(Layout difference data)
******

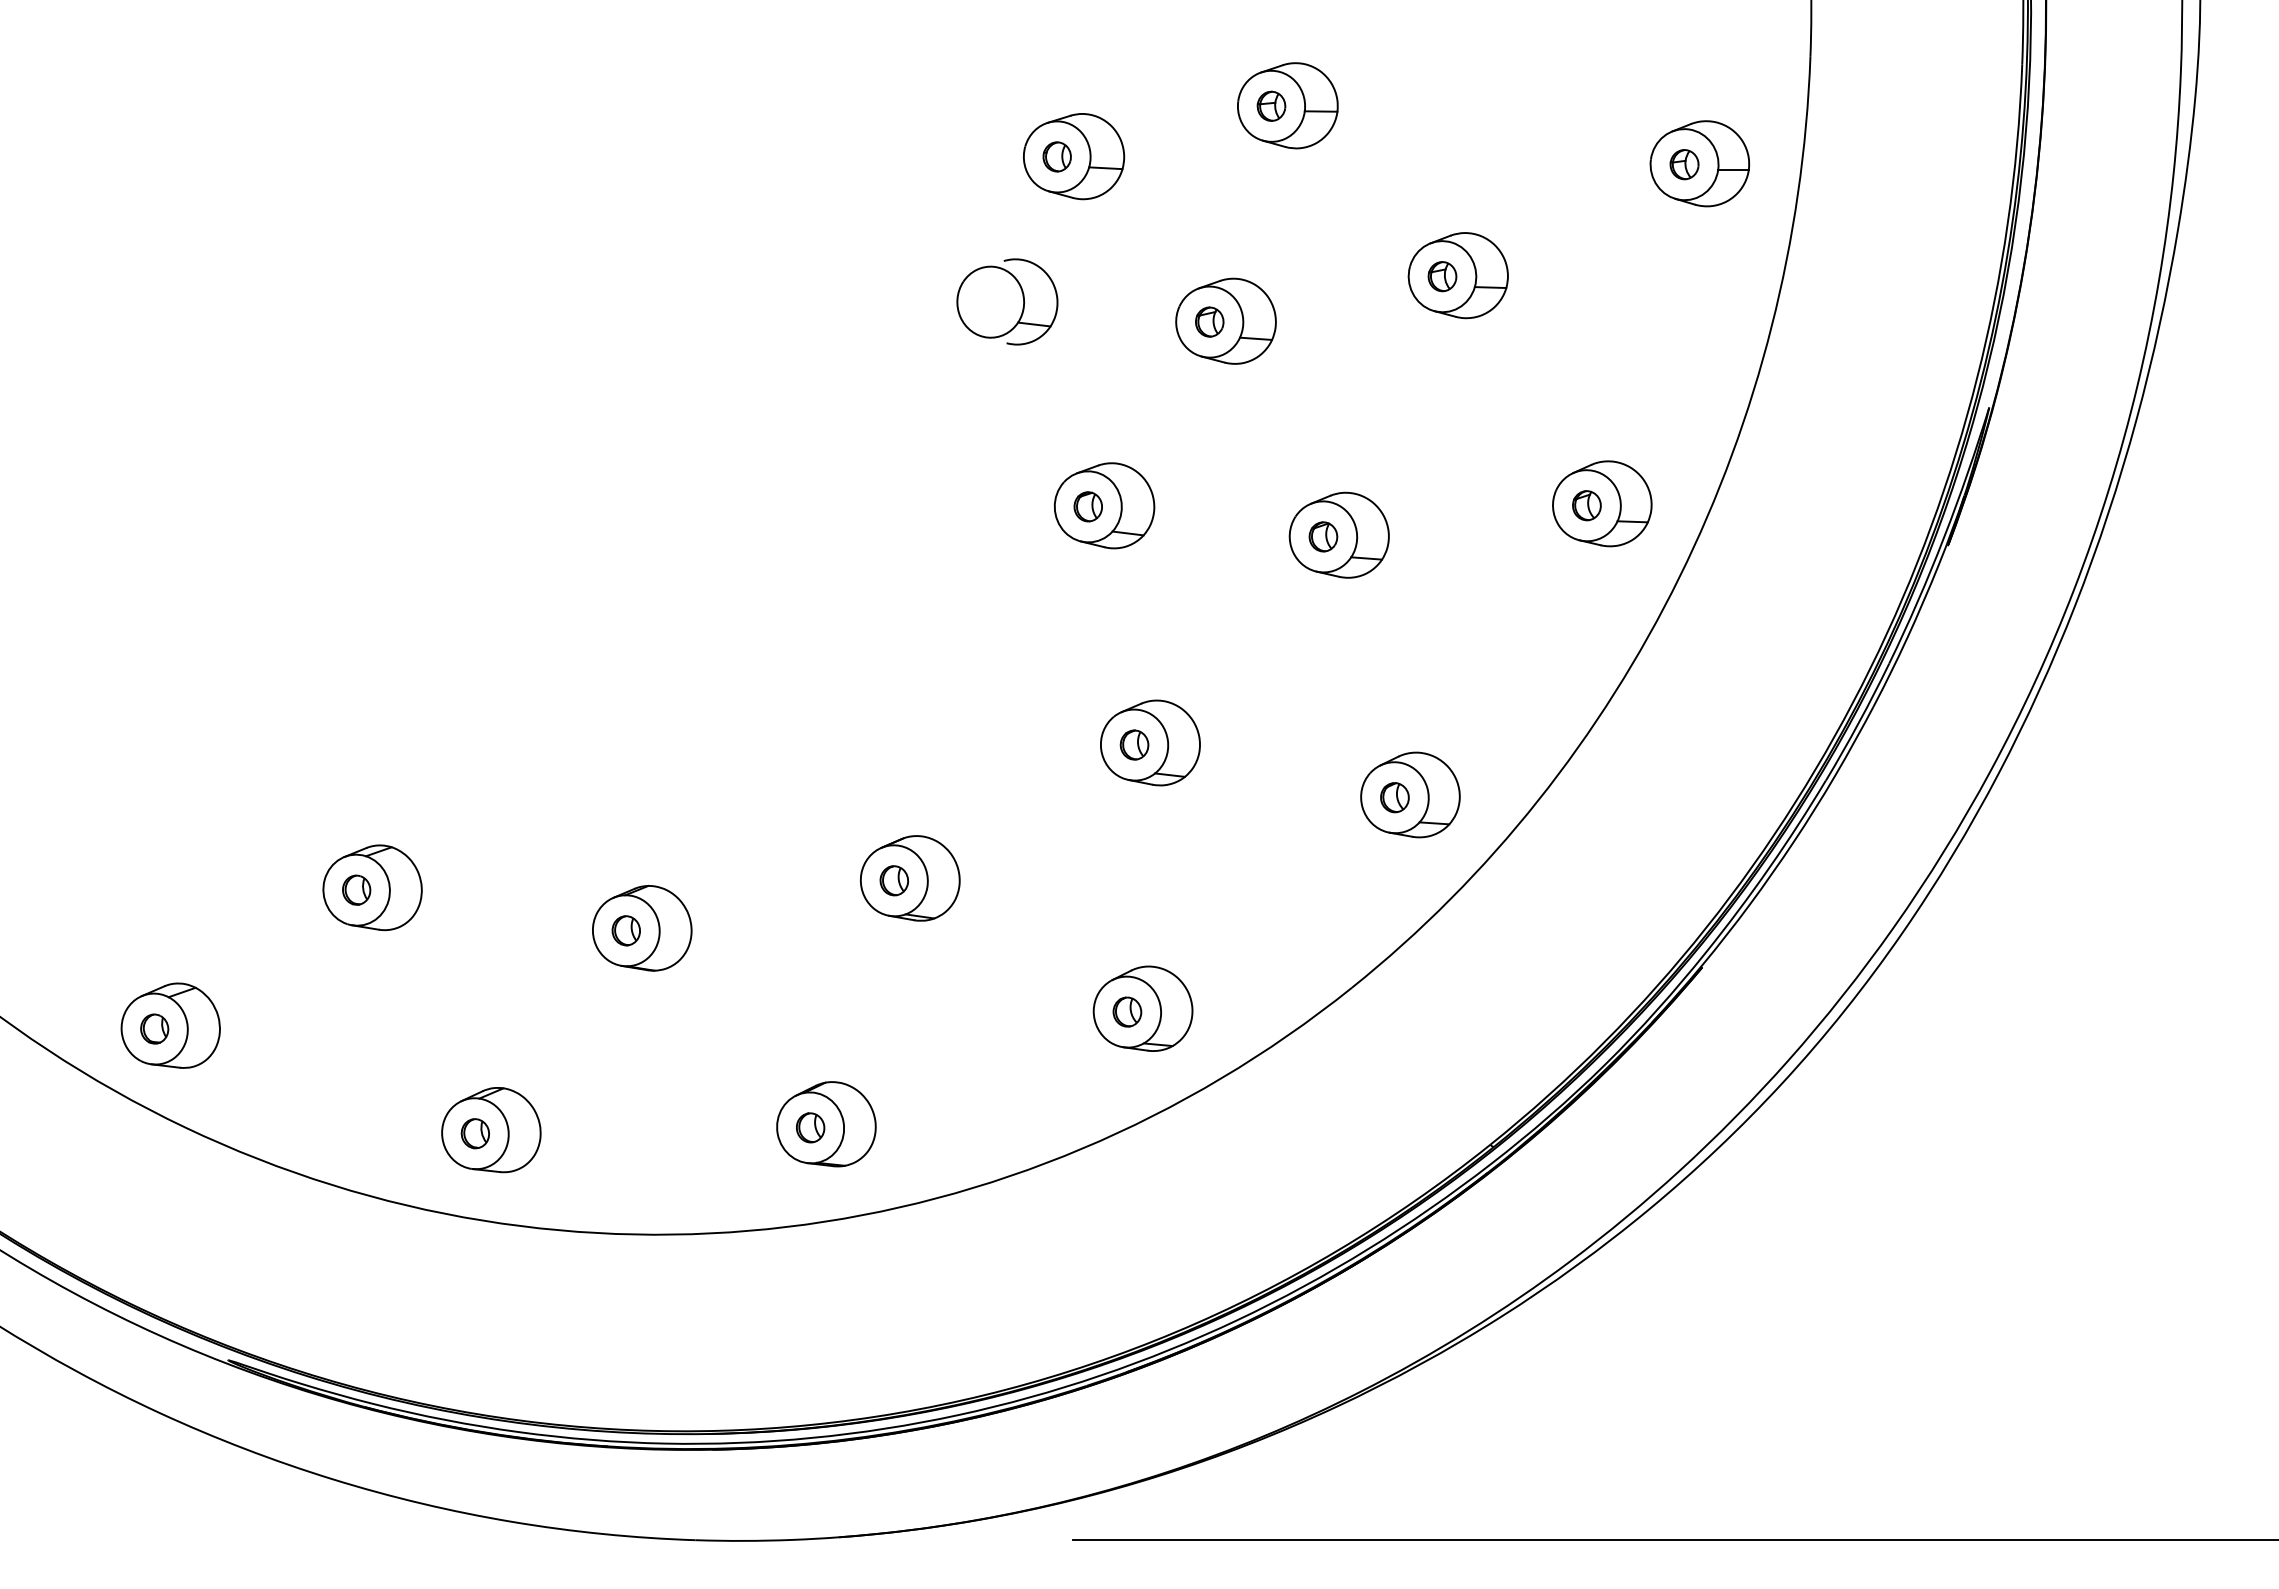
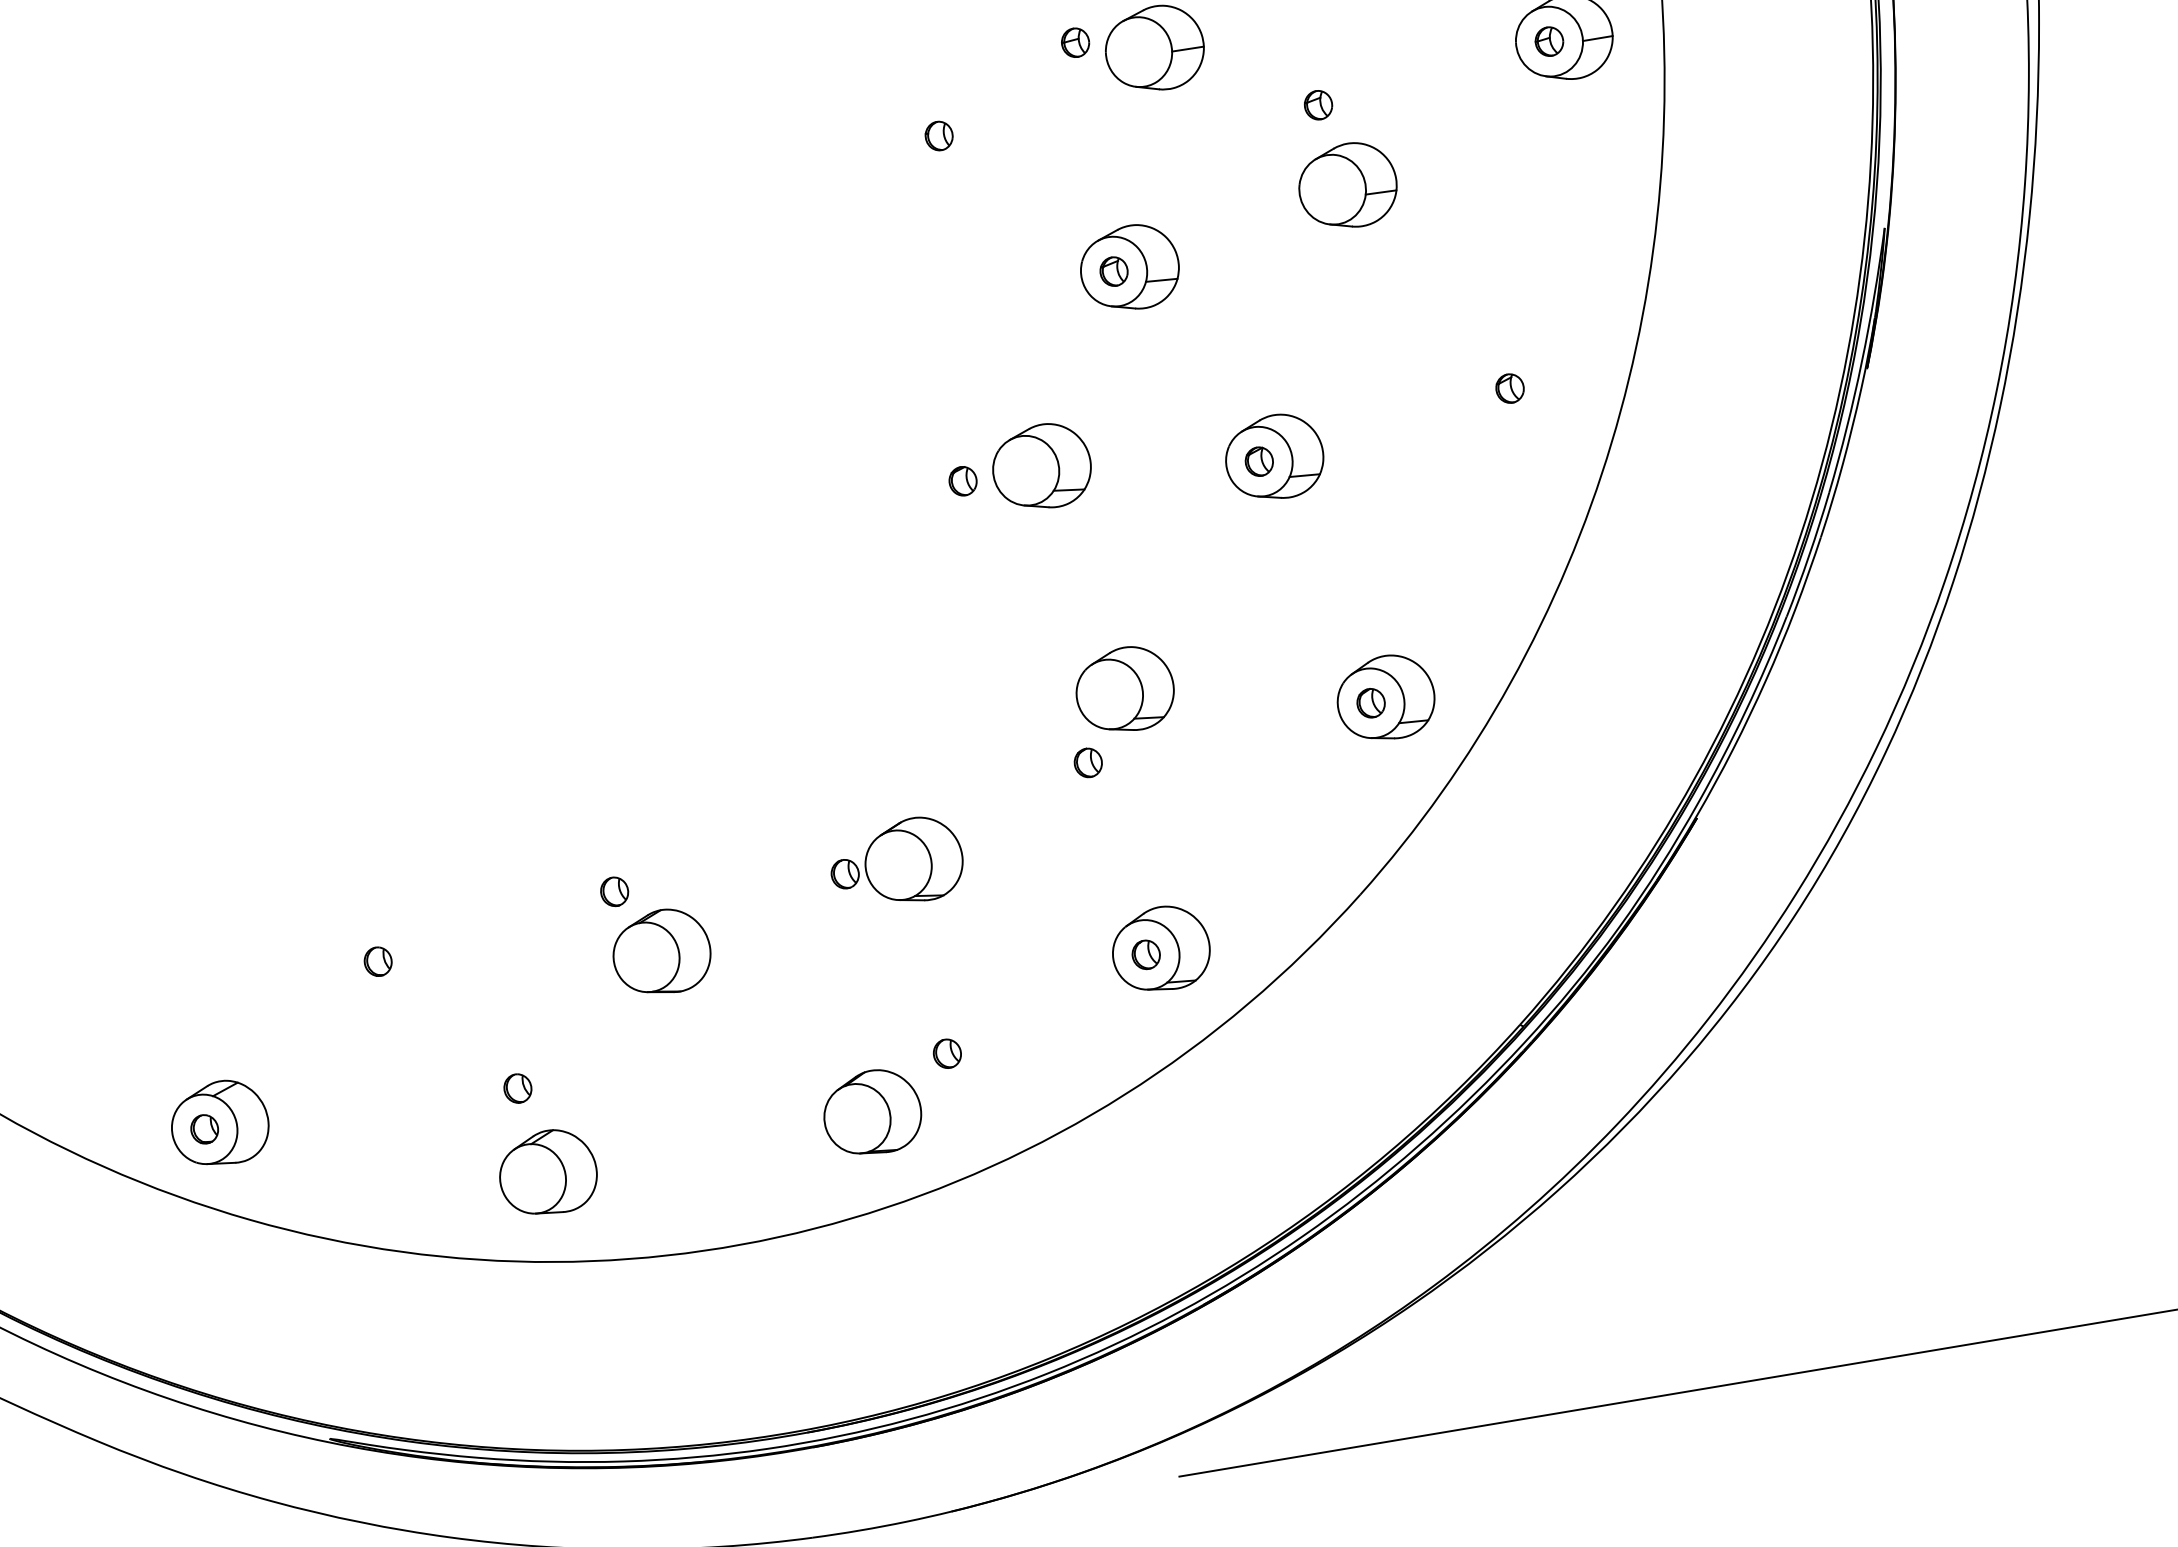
part: (1271, 105) -> (1075, 41), moved
part: (1074, 156) -> (955, 132), removed
part: (1442, 276) -> (1318, 105), moved
part: (1007, 301) -> (914, 284), removed
part: (1602, 503) -> (1524, 383), removed
part: (1087, 506) -> (962, 481), moved
part: (1134, 744) -> (1088, 762), moved
part: (893, 880) -> (844, 874), moved
part: (372, 887) -> (393, 956), removed
part: (625, 930) -> (613, 891), moved
part: (810, 1127) -> (947, 1053), moved
part: (474, 1133) -> (517, 1088), moved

******

WHAT THE TASK REQUIRES: Write out, word for word, the lines from the one containing "part: (1134, 744) -> (1088, 762), moved" through the end of the records, with no other lines.

OUTPUT FOR THIS TASK:
part: (1134, 744) -> (1088, 762), moved
part: (893, 880) -> (844, 874), moved
part: (372, 887) -> (393, 956), removed
part: (625, 930) -> (613, 891), moved
part: (810, 1127) -> (947, 1053), moved
part: (474, 1133) -> (517, 1088), moved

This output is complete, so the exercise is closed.